Comparison of conductance $G$ in zigzag (black) and armchair (red) ribbons for the clean (solid line) and disordered ($W=1.5\mathrm{eV}$, rectangles) case. The left panels show the corresponding band structure of clean ribbons.

Figure 13

Role of glide symmetry breaking perturbation on conductance. (a) Fermi energy dependence of $G$ in $20\times 20$ nm system with zigzag edge for three values of $V_{\text{GB}}$: 0, 0.05 eV (weak glide symmetry breaking), and 0.2 eV (strong glide symmetry breaking). (b) Corresponding analysis for the armchair type of edge.
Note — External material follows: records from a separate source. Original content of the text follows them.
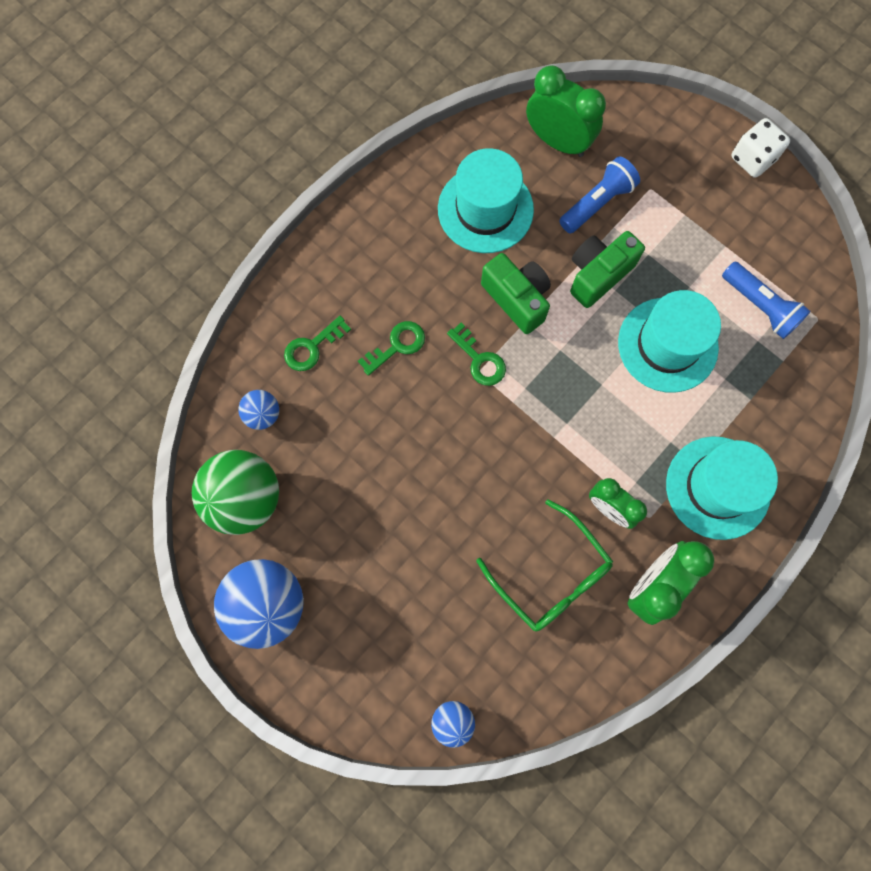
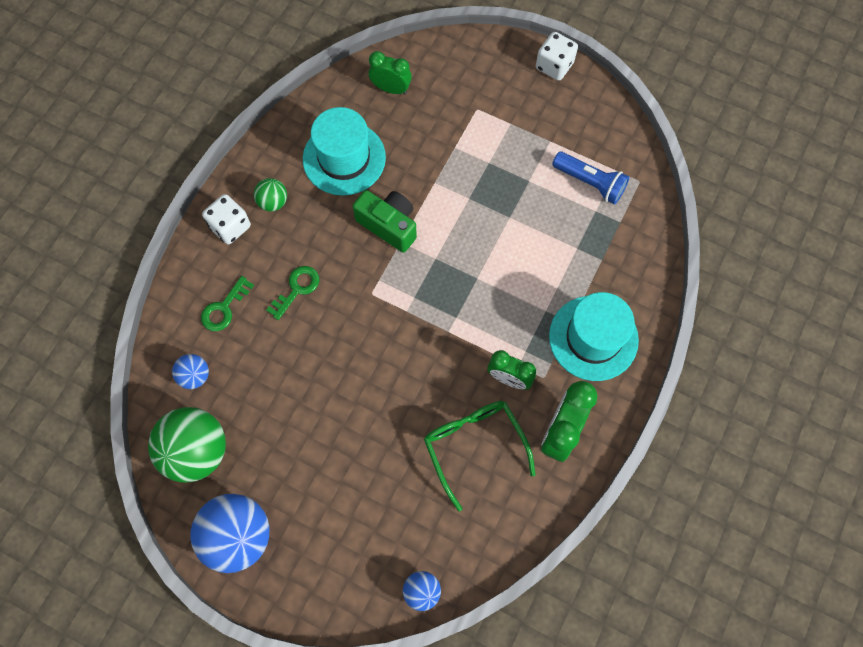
camera: 15 degrees left, 5 degrees down
(341, 256) = (230, 226): none -> white dice
(394, 240) = (273, 202): none -> green ball
(480, 360) = (370, 283): green key -> none
(551, 575) = (474, 446): green glasses -> green glasses turned 150 degrees counterclockwise
(558, 141) = (391, 89): green clock -> green clock, size x0.66
(597, 203) = (436, 131): blue flashlight -> none
(598, 275) = (451, 189): green camera -> none
(667, 345) = (523, 232): turquoise hat -> none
For all curves the disorder strength is set to $W=1.5\mathrm{eV}$.

Figure 14

Scaling of $G\left(W\right)$ curves as a function of the length of the samples (20–1000 nm, constant width = 20 nm) for (a) zigzag and (b) armchair types of the edge. The vertical cut for some disorder strength $W$ gives values of $G$ for different lengths used to calculate longitudinal resistance in Fig. 3 in the main text.

Figure 15

Transmission $\mathcal{T}$ (black solid lines) of a clean sample at $T=0$ K and $\mathit{f}\left(E\right)$ function describing thermal broadening in (a) clean zigzag, (b) clean armchair, (c) disordered zigzag, and (d) disordered armchair cases. In all cases we compare the broadening for two temperatures: $T=150\mathrm{K}$ (rectangles) and $T=300\mathrm{K}$ (circles).

Figure 16

Conductance dependence on temperature in the range 10–300 K for (a) zigzag and (b) armchair ribbons with different widths (20–160 nm). The dotted line shows our linear interpolation to the system width equal to 1000 nm. The open circles on both graphs are experimental values extracted from Ref. [54].

Figure 17

Dependence of the $K$ parameter on the channel radius $R$ and the length of the channel $L$ for the zigzag edge.

Figure 18

Coupling constant ${\lambda }_2$ dependence on the Fermi wave vector for two types of edge termination.